### Problem requirements:
Identify every row below that contains the word "photograph", and copy each of those rows in full.

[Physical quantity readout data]
□ □ □ □
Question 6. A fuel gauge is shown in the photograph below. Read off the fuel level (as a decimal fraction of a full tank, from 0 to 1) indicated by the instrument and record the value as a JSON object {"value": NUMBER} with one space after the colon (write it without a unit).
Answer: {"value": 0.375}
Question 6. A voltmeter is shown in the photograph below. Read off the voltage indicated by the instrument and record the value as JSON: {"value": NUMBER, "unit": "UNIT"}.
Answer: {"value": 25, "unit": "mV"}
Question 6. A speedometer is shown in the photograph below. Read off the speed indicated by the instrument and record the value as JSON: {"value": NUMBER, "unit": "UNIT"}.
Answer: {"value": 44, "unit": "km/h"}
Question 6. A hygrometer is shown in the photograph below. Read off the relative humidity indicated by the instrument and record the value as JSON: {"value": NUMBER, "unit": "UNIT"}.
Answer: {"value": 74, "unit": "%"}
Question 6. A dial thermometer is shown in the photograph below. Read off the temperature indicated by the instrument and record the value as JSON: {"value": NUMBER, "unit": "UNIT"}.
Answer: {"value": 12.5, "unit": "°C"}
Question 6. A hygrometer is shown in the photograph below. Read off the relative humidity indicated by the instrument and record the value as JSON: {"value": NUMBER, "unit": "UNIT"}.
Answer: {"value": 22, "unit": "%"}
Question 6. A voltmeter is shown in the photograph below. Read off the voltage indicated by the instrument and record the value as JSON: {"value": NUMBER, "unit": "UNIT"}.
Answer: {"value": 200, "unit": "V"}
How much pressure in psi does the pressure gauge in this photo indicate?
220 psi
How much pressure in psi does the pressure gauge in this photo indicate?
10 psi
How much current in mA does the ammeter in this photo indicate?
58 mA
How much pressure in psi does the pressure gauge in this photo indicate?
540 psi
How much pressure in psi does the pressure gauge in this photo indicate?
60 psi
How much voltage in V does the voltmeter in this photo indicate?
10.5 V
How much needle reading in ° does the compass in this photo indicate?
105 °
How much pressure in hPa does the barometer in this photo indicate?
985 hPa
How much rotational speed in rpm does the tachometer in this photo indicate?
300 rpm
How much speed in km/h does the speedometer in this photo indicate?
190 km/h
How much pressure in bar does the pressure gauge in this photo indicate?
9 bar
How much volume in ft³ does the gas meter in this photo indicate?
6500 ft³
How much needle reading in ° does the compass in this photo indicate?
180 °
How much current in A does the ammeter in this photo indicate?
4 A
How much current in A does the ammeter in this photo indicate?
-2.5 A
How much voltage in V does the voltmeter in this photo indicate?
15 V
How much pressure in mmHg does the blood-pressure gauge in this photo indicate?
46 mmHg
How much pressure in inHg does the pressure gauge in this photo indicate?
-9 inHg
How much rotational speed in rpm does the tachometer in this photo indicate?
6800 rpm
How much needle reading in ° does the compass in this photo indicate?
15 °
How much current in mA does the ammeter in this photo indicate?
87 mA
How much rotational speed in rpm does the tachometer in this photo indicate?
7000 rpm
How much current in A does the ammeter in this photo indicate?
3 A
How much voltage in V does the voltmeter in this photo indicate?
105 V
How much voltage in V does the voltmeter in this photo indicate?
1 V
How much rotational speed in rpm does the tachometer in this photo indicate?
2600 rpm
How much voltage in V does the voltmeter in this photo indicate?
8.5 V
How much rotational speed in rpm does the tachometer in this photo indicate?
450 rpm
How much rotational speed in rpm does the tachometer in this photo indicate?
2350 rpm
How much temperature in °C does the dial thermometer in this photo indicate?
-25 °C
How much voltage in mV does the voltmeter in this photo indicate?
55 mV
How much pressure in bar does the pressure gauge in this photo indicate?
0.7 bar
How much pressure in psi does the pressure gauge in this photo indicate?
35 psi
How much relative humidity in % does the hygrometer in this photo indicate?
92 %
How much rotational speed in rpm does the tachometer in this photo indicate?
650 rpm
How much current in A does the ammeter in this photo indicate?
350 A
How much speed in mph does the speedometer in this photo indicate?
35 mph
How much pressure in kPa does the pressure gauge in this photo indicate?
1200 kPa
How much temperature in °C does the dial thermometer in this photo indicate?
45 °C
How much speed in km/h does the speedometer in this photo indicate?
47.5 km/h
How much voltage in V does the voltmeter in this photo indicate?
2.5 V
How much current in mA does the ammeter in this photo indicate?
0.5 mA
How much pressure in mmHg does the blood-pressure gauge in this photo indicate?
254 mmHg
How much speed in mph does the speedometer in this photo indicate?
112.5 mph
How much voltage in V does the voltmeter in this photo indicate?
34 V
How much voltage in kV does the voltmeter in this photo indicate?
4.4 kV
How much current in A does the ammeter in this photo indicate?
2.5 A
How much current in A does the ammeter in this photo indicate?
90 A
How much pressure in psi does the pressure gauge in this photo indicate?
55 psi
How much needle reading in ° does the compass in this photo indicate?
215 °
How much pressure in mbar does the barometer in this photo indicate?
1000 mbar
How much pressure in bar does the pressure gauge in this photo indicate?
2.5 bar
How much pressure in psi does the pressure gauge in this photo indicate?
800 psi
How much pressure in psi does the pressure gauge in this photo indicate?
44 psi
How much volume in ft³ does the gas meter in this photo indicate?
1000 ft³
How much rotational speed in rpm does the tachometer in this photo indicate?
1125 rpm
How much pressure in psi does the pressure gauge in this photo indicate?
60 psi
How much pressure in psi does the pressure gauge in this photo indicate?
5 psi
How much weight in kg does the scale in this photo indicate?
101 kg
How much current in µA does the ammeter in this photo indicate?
□ □ □ □
### Result:
Question 6. A fuel gauge is shown in the photograph below. Read off the fuel level (as a decimal fraction of a full tank, from 0 to 1) indicated by the instrument and record the value as a JSON object {"value": NUMBER} with one space after the colon (write it without a unit).
Question 6. A voltmeter is shown in the photograph below. Read off the voltage indicated by the instrument and record the value as JSON: {"value": NUMBER, "unit": "UNIT"}.
Question 6. A speedometer is shown in the photograph below. Read off the speed indicated by the instrument and record the value as JSON: {"value": NUMBER, "unit": "UNIT"}.
Question 6. A hygrometer is shown in the photograph below. Read off the relative humidity indicated by the instrument and record the value as JSON: {"value": NUMBER, "unit": "UNIT"}.
Question 6. A dial thermometer is shown in the photograph below. Read off the temperature indicated by the instrument and record the value as JSON: {"value": NUMBER, "unit": "UNIT"}.
Question 6. A hygrometer is shown in the photograph below. Read off the relative humidity indicated by the instrument and record the value as JSON: {"value": NUMBER, "unit": "UNIT"}.
Question 6. A voltmeter is shown in the photograph below. Read off the voltage indicated by the instrument and record the value as JSON: {"value": NUMBER, "unit": "UNIT"}.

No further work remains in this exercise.